A Tenancy-in-Common (or TIC) serves as a way of sharing ownership of real estate or property amongst more than one individual. It may be established through deed, will, title, or through other documents, when the ownership of a single property is bestowed upon more than one person. In other words, in TICs, each individual holds an undivided but fractional interest in the property.
Advantages of Tenancy-in-Common Ownership
In most 1031 exchange transactions, property swappers often look to move into a TIC due to the many significant advantages to landowners. For example, TIC structures permit people who wish to diversify to invest in various types of investment properties, larger chunks of real estate, and in different geographical markets. Also, a TIC tag helps to avail fixed-rate, non-recourse financing in institutional terms, which otherwise might not be possible for small scale single investors. Further, TIC’s do not prevent a person from acquiring his/her own investment real estate in a subsequent 1031 tax deferred exchange. In other words, going back to sole ownership is still an option.

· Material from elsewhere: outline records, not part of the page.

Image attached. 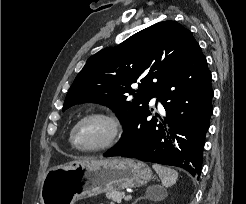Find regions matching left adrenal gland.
Instances as JSON below:
<instances>
[{
  "label": "left adrenal gland",
  "mask_w": 246,
  "mask_h": 204,
  "mask_svg": "<svg viewBox=\"0 0 246 204\" xmlns=\"http://www.w3.org/2000/svg\"><path fill=\"white\" fill-rule=\"evenodd\" d=\"M139 199H140V198L136 199V201H135L134 203H132V204H135Z\"/></svg>",
  "instance_id": "left-adrenal-gland-1"
}]
</instances>
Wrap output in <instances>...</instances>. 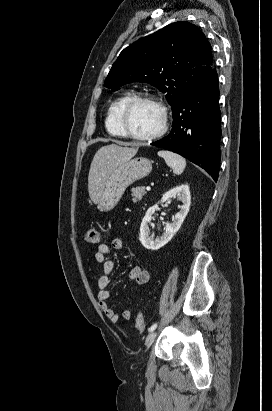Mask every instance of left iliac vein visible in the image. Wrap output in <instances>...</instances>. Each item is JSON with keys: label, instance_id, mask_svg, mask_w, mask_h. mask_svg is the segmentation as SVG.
Here are the masks:
<instances>
[{"label": "left iliac vein", "instance_id": "left-iliac-vein-1", "mask_svg": "<svg viewBox=\"0 0 272 411\" xmlns=\"http://www.w3.org/2000/svg\"><path fill=\"white\" fill-rule=\"evenodd\" d=\"M156 335H157L156 331H152L148 334V336L146 337V340H145V346L147 348H149L152 345V343L154 342V340L156 338Z\"/></svg>", "mask_w": 272, "mask_h": 411}]
</instances>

Even though TIC ownership is a combined ownership, TIC ownership can still be purchased, sold, inherited, bequeathed by will, and is subjected to property tax, gift tax, inheritance tax, and estate tax, in the same way as any other single owner property is treated. Upon the expiry of the tenant, the person’s interest in the property passes to his/her heirs through a will or relevant real estate documents, and does not get divided amongst other TIC owners. That is, there is no survivorship in Tenant In Common as in the case of joint tenancy ownership.

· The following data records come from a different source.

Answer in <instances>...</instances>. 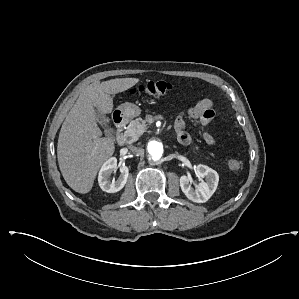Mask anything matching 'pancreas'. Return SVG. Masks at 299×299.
I'll use <instances>...</instances> for the list:
<instances>
[{
	"instance_id": "obj_1",
	"label": "pancreas",
	"mask_w": 299,
	"mask_h": 299,
	"mask_svg": "<svg viewBox=\"0 0 299 299\" xmlns=\"http://www.w3.org/2000/svg\"><path fill=\"white\" fill-rule=\"evenodd\" d=\"M147 128L146 121L142 118H137L132 120L126 131L124 132V137L128 143L135 142L139 137L145 132Z\"/></svg>"
}]
</instances>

Regarding rights in a Tenancy-in-Common, each tenant has unrestricted and equal rights to access the property subject. Further, each TIC can petition for and subsequently secure the partition of the property at any time sans any restriction. On partition, the petitioner gets sole right of ownership of the partitioned real estate that the court views as his/her rightful share in the prior undivided interest. In some cases, the court may order the property be sold, and the resulting money be shared amongst all tenants in common in the same proportion as their ownership interests were. But this is a last resort when all other steps to divide the property fail.